Kramer vs Kramer is a simple and brisk film. It moves with a fast pace and I believe the reason for that is it takes place in a home with a father, a child and a mother. So I like to think it was very open to relating to viewers of all ages including my preteen self. There are many different and recognizable facets to “Kramer vs Kramer.” Billy compares Ted’s rules to what “all the other mothers” do. There’s the school play. Ted running late for work and picking up Billy from a birthday party complete with a goody bag. Of course, there’s also the heightened drama of the courtroom custody hearing. It’s like watching stage work monologues from Streep and Hoffman. It’s brilliant.

I especially took a scene very personally where Billy falls off the monkey bars, and Ted rushing through the streets of New York to get him to the emergency room for stitches.

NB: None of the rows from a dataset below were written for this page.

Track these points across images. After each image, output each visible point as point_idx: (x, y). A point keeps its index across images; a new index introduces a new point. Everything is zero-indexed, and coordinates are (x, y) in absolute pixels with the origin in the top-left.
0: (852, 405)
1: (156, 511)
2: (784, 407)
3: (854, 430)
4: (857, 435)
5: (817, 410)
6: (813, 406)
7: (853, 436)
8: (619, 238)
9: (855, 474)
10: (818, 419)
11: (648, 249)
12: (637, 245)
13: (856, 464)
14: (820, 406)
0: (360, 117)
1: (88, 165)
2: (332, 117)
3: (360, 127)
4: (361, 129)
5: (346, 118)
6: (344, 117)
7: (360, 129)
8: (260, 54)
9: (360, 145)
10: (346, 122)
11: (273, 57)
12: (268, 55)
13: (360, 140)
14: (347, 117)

I had a door slammed in my face once that required stitches in my bottom lip. Just like in the film there was blood all over my clothes and there was terrible fear for this 8 year old kid who now still feels a bump in that area. Billy’s anguish and Ted’s terrible fear and guilt seem so genuine.

I find it interesting that this film won Best Picture in 1979. A year prior it was The Deer Hunter and Patton was a few years before that. In 1980, Robert Redford’s Ordinary People won the award and in 1983 it was Terms Of Endearment. Hollywood didn’t forget the impacts of hellish war and combat films. However, with the 1980 Reagan years of much decadence and pop culture positivity, a domestic life was becoming more honest and apparent. These films were not just Father Knows Best. Films like Kramer Vs Kramer, we’re ready to show the hard parts of living a yuppie life. Things seem so normal on the outside when really there’s a struggle to love and live on the inside.

Cinderella like films showed my eight year old eyes that if a prince and princess finally meet and dance together all will be well in the kingdom. However, Kramer Vs Kramer told me that marriage and family life do not equate to happily ever after. Don’t mistake me. I’m not being pessimistic here. What I learned at that young age is that the story really only just begins after the prince and princess fall in love with one another. Thereafter, the conflicts settle in and the happy ending arrives only when the characters adjust to the evolution of their futures together, or if necessary, without one another.